═══ Extract to read
Living Here

In The Zone

Is this the year Oregon schools finally get serious about seismic safety? Earthquake expert Yumei Wang hopes so.

By Linda Baker May 19, 2009 Published in the March 2009 issue of Portland Monthly

Last year, thousands of children in China died in the Sichuan earthquake when their poorly constructed schools collapsed, even as government and private structures remained standing. The tragedy brought scrutiny to schools located in quake-prone communities around the United States, including Portland, which the Federal Emergency Management Agency ranks among the top forty cities most at risk for an earthquake.

Portlanders live the Cascadia subduction zone, a volatile seven-hundred-mile region along the Oregon Coast that also includes Northern California, Washington, and southern British Columbia. This zone hasn’t produced an earthquake in hundreds of years, but the US Geological Survey puts the likelihood of a quake in the next thirty years at 10 percent, and they expect it to be thirty-two times stronger than the one in China. Portland’s bridges will fall, structures will crumble, the granite and marble façades of downtown buildings will rain to the streets. The shaking will last not for seconds but for long minutes. Late next month, state Department of Emergency Management authorities will stage an earthquake drill on the educated premise of 750 people dead, 13,000 injured, and 23,000 in need of shelter—in Multnomah County alone.

When the real thing hits, schools will be especially vulnerable. A 2007 study by the state Department of Geology and Mineral Industries (DOGAMI) placed 1,018 of the 2,185 Oregon school buildings studied at a “high or very high risk” of collapse.

Yumei Wang, a geotechnical engineer and a national expert on earthquake mitigation and risk assessment, leads Oregon’s geohazards team for the Portland office of the DOGAMI. She participated in the 2007 schools analysis. We spoke with Wang about the massive quake coming our way, our woeful lack of preparedness, and why 2009 may be a watershed year for retrofitting schools with the kinds of materials that might save lives.
══════
═══ Recorded information
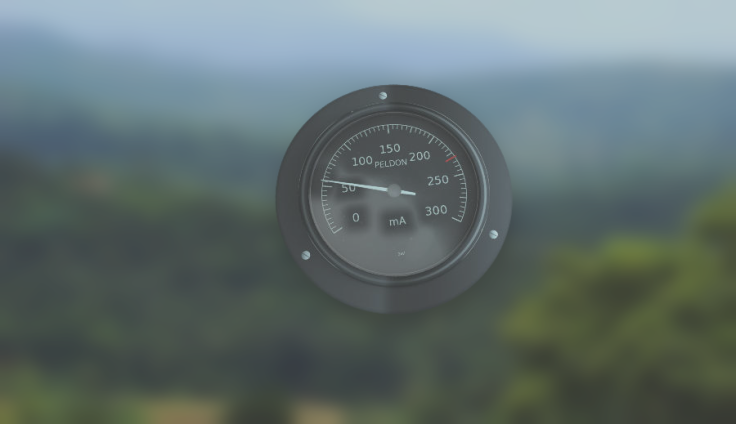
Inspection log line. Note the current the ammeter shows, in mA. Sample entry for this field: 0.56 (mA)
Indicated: 55 (mA)
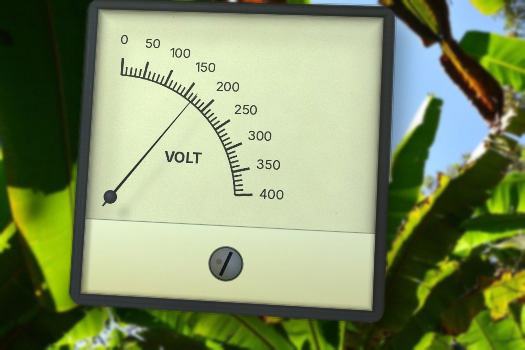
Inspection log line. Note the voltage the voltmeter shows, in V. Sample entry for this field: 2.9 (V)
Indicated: 170 (V)
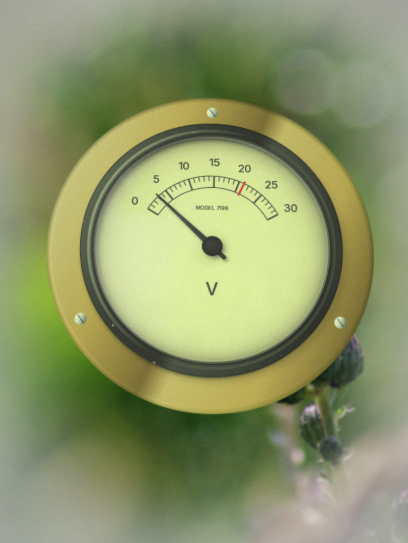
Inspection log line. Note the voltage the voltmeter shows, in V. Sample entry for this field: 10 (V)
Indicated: 3 (V)
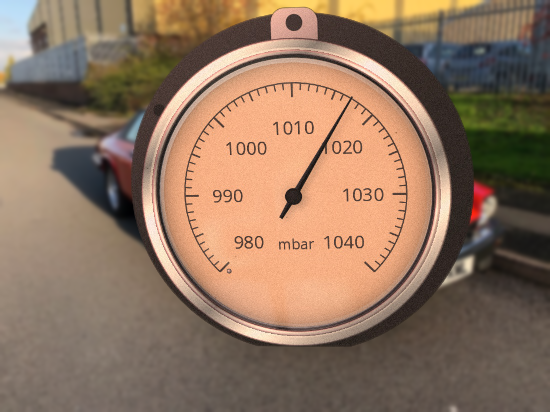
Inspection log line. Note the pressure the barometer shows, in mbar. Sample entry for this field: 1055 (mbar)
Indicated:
══════
_Task item A_:
Repeat the part of the earthquake article that opens with the words containing "By Linda Baker" and closes with "for an earthquake.".
_Task item B_:
Convert the rows, from the line containing "field: 2.9 (V)" through the end of the rows, into a JSON list of strings with one string per line. Skip blank lines and leave out the picture lines.

_Task response A_:
By Linda Baker May 19, 2009 Published in the March 2009 issue of Portland Monthly

Last year, thousands of children in China died in the Sichuan earthquake when their poorly constructed schools collapsed, even as government and private structures remained standing. The tragedy brought scrutiny to schools located in quake-prone communities around the United States, including Portland, which the Federal Emergency Management Agency ranks among the top forty cities most at risk for an earthquake.

_Task response B_:
[
  "Inspection log line. Note the voltage the voltmeter shows, in V. Sample entry for this field: 2.9 (V)",
  "Indicated: 170 (V)",
  "Inspection log line. Note the voltage the voltmeter shows, in V. Sample entry for this field: 10 (V)",
  "Indicated: 3 (V)",
  "Inspection log line. Note the pressure the barometer shows, in mbar. Sample entry for this field: 1055 (mbar)",
  "Indicated:"
]